# Instructions to follow:
Below this line is the material. Write out only its lines from the one containing "The presented paper" through the one containing "1.1. The evolving concept of building", both kept, exactly.

Supplied information section start

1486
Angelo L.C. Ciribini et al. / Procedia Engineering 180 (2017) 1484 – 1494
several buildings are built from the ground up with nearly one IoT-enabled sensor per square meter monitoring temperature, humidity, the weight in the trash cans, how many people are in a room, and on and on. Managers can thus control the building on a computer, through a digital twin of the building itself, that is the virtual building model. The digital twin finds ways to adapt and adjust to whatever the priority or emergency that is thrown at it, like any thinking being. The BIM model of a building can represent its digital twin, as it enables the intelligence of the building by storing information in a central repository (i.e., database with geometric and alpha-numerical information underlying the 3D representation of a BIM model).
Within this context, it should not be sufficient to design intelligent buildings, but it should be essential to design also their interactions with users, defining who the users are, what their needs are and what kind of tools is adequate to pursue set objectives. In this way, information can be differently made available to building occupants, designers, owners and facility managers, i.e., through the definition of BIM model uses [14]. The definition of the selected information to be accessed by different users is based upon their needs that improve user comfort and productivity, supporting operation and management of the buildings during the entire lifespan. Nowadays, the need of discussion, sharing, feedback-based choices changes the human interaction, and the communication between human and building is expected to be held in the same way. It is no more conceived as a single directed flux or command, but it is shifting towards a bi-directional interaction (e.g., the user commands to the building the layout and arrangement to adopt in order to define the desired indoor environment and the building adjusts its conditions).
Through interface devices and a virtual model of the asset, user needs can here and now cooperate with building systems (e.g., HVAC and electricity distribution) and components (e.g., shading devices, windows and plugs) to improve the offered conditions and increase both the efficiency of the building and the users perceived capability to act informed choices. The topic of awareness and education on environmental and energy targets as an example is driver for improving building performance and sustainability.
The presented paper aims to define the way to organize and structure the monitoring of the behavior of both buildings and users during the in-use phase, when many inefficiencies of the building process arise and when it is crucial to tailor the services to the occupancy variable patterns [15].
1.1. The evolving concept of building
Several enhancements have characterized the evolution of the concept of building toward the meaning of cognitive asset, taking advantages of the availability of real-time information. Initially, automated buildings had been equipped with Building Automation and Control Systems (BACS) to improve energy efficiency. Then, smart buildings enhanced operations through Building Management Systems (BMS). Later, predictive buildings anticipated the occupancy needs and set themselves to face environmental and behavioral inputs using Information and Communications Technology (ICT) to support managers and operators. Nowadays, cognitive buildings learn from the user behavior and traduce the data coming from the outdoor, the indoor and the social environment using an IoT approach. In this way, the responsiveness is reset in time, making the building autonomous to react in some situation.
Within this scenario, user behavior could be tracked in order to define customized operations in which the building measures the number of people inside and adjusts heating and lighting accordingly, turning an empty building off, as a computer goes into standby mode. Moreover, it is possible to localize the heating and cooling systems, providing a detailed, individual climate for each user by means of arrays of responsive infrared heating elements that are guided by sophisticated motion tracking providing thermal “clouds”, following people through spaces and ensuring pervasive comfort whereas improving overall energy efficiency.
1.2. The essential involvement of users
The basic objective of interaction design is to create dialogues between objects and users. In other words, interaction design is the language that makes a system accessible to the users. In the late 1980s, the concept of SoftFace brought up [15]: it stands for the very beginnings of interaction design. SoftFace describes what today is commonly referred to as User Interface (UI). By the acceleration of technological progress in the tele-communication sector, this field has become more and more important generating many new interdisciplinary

Supplied information section end

# Solution to the exercise:
The presented paper aims to define the way to organize and structure the monitoring of the behavior of both buildings and users during the in-use phase, when many inefficiencies of the building process arise and when it is crucial to tailor the services to the occupancy variable patterns [15].
1.1. The evolving concept of building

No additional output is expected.